#### Extracted data

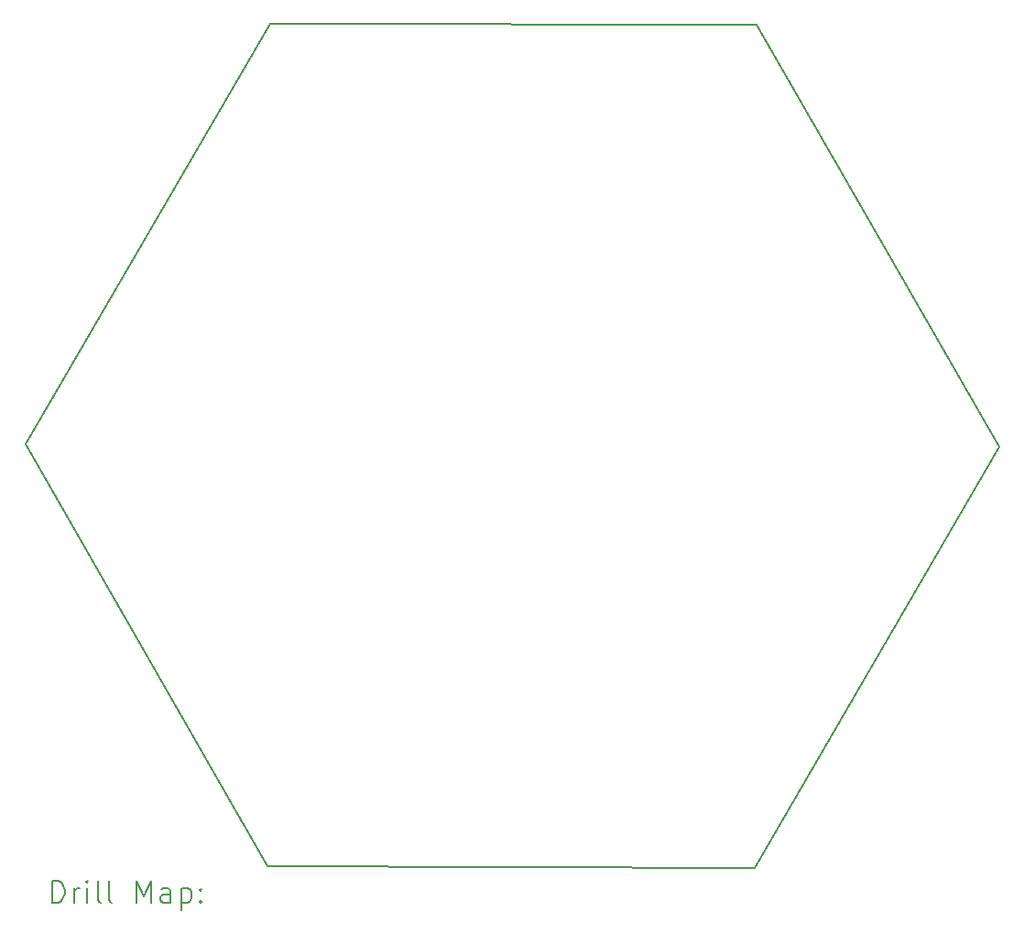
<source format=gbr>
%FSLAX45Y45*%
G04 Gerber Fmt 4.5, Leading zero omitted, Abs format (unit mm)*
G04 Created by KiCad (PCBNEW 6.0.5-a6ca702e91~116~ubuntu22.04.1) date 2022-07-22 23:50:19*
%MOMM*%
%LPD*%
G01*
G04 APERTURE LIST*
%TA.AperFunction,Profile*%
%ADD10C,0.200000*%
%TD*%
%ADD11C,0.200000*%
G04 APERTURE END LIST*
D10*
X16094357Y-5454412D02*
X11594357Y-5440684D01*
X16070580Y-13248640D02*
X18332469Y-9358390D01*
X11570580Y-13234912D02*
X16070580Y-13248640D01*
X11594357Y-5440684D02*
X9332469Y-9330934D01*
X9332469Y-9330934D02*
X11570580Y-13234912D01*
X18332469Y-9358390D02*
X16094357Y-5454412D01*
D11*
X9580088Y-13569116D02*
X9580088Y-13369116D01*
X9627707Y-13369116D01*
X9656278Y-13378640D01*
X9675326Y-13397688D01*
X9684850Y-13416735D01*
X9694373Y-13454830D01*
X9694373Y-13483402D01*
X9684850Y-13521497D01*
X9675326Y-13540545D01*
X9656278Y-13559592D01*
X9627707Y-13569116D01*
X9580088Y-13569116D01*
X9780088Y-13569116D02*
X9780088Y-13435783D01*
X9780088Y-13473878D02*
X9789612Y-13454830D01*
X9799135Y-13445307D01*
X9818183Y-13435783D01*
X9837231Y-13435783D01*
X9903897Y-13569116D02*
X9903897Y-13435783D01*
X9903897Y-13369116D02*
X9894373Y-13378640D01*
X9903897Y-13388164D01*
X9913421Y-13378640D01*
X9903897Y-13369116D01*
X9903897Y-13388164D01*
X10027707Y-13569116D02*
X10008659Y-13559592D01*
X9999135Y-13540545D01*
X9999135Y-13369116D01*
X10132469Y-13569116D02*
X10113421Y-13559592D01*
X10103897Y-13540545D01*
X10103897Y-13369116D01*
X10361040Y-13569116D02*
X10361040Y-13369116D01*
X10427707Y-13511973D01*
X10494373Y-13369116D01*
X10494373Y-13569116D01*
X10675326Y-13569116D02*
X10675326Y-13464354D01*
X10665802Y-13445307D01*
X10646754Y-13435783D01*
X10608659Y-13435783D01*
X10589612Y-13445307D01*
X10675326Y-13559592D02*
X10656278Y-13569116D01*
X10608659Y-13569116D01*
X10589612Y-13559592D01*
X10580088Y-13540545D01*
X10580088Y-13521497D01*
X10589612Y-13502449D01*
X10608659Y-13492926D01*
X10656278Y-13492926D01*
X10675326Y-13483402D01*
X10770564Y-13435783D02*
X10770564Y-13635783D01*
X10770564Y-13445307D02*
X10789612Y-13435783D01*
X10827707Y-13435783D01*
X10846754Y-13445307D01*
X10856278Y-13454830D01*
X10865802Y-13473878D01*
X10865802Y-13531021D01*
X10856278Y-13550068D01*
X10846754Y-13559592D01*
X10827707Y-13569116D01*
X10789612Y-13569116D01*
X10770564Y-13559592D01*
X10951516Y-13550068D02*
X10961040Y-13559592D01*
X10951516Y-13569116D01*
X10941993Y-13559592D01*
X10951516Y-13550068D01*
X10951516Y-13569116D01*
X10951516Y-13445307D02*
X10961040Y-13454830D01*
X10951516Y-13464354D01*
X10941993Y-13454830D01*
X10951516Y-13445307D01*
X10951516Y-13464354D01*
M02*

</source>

########
#### Extracted data

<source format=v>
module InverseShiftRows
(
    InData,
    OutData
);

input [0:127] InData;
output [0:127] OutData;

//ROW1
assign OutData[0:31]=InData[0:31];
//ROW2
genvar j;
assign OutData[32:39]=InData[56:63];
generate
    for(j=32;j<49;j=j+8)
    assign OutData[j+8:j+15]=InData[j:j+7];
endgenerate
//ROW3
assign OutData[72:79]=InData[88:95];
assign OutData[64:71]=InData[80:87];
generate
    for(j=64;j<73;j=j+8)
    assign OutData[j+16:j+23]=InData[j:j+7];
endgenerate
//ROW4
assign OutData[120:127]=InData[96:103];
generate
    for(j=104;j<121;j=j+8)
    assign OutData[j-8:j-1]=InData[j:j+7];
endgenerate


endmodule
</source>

########
#### Extracted data

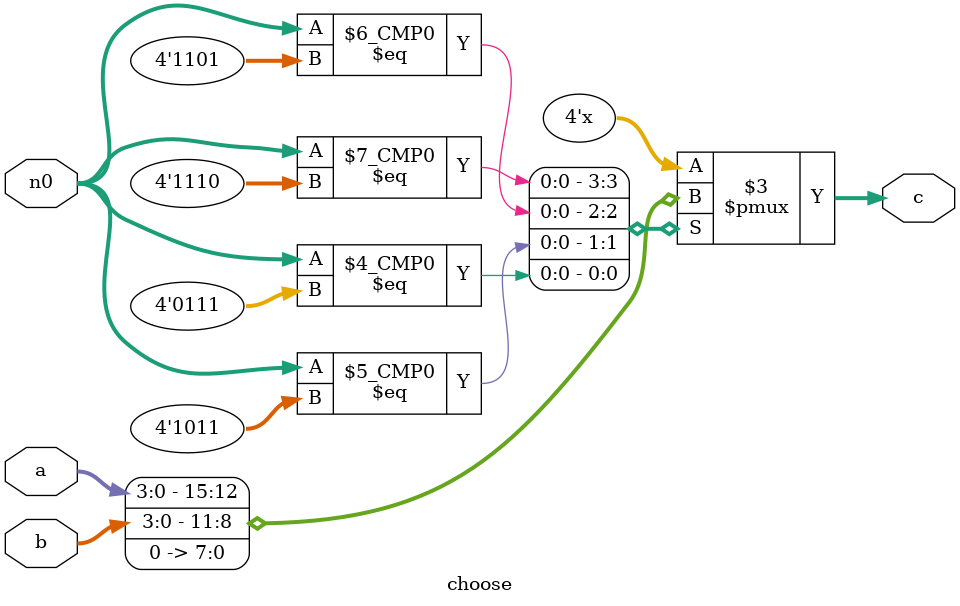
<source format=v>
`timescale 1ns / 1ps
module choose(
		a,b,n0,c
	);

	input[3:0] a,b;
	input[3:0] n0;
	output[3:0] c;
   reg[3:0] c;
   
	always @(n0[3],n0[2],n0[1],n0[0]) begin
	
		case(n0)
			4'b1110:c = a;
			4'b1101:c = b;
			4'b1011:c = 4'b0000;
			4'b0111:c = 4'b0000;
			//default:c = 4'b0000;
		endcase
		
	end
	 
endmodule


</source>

########

### Instructions to follow
Start with the line above that contains "X10589612Y-13445307D01*" and stop after the line that contains "X10770564Y-13445307D02*". Output those lines exactly, and only those.

### Result of this exercise
X10589612Y-13445307D01*
X10675326Y-13559592D02*
X10656278Y-13569116D01*
X10608659Y-13569116D01*
X10589612Y-13559592D01*
X10580088Y-13540545D01*
X10580088Y-13521497D01*
X10589612Y-13502449D01*
X10608659Y-13492926D01*
X10656278Y-13492926D01*
X10675326Y-13483402D01*
X10770564Y-13435783D02*
X10770564Y-13635783D01*
X10770564Y-13445307D02*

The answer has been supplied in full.